● EXERCISE OBJECTIVE: List each navigation link in the top line of the Hacker News thread that comes after the site name.

● DOCUMENT TEXT:
------------------------------------------------------------------------

Hacker News new | past | comments | ask | show | jobs | submit login
The Limits of Copy-On-write: How Ruby Allocates Memory (brandur.org)
86 points by izend on Aug 28, 2017 | hide | past | web | favorite | 10 comments

I wrote this one. I've been working with Ruby roughly six years, but didn't understand its memory internals at all beyond the surface level until I started doing the research for this one.

If there's one takeway/point of interest that I'd recommend looking at, it's the novel way that Ruby shares a pointer value between actual pointers to memory and special "immediate" values that simply occupy the pointer value itself [1]. For example, a fixnum (most integers) has its binary value shifted by one bit to the left, and then a "1" flag applied in its rightmost position so that Ruby can recognize it. It doesn't have to go to heap, and the runtime can take advantage of that for faster calculations.

[1] https://brandur.org/ruby-memory#value

> it's the novel way

This is usual in Lisp (compilers/implementations) and i wouldn't be surprised if it was invented on the seventies once large (i.e. 36-bit long) registers were available.

------------------------------------------------------------------------

● SUPPLIED ENTRIES:

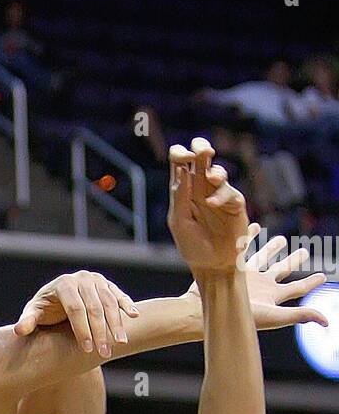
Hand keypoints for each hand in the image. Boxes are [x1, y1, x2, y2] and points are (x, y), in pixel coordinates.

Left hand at [14, 270, 138, 357]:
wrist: (57, 297)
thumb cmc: (44, 309)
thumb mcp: (34, 313)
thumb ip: (27, 321)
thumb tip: (20, 330)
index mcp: (63, 284)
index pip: (75, 308)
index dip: (81, 329)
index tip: (85, 349)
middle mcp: (81, 278)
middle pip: (94, 307)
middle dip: (100, 332)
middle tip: (104, 353)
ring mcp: (96, 280)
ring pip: (109, 302)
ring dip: (116, 324)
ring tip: (120, 343)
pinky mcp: (106, 284)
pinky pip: (118, 295)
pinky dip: (127, 305)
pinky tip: (134, 317)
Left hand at [168, 137, 248, 274]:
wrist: (213, 265)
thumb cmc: (193, 245)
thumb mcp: (179, 222)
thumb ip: (180, 197)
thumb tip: (182, 171)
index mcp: (183, 190)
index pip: (179, 162)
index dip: (180, 154)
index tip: (182, 158)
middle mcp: (201, 188)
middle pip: (201, 157)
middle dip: (201, 148)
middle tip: (201, 152)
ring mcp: (218, 194)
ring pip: (218, 171)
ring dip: (214, 171)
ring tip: (210, 178)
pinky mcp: (234, 203)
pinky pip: (229, 192)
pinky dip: (220, 196)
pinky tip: (212, 204)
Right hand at [185, 224, 327, 330]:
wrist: (205, 311)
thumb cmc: (239, 317)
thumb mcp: (274, 316)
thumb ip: (300, 315)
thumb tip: (327, 321)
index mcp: (273, 297)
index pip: (297, 288)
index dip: (311, 282)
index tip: (323, 276)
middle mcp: (261, 285)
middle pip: (282, 270)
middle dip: (293, 260)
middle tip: (304, 251)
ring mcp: (246, 275)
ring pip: (263, 257)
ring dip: (272, 248)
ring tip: (280, 239)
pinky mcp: (232, 266)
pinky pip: (243, 247)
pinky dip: (250, 237)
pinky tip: (254, 227)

------------------------------------------------------------------------

● SOLUTION FOR THIS TASK: new, past, comments, ask, show, jobs, submit, login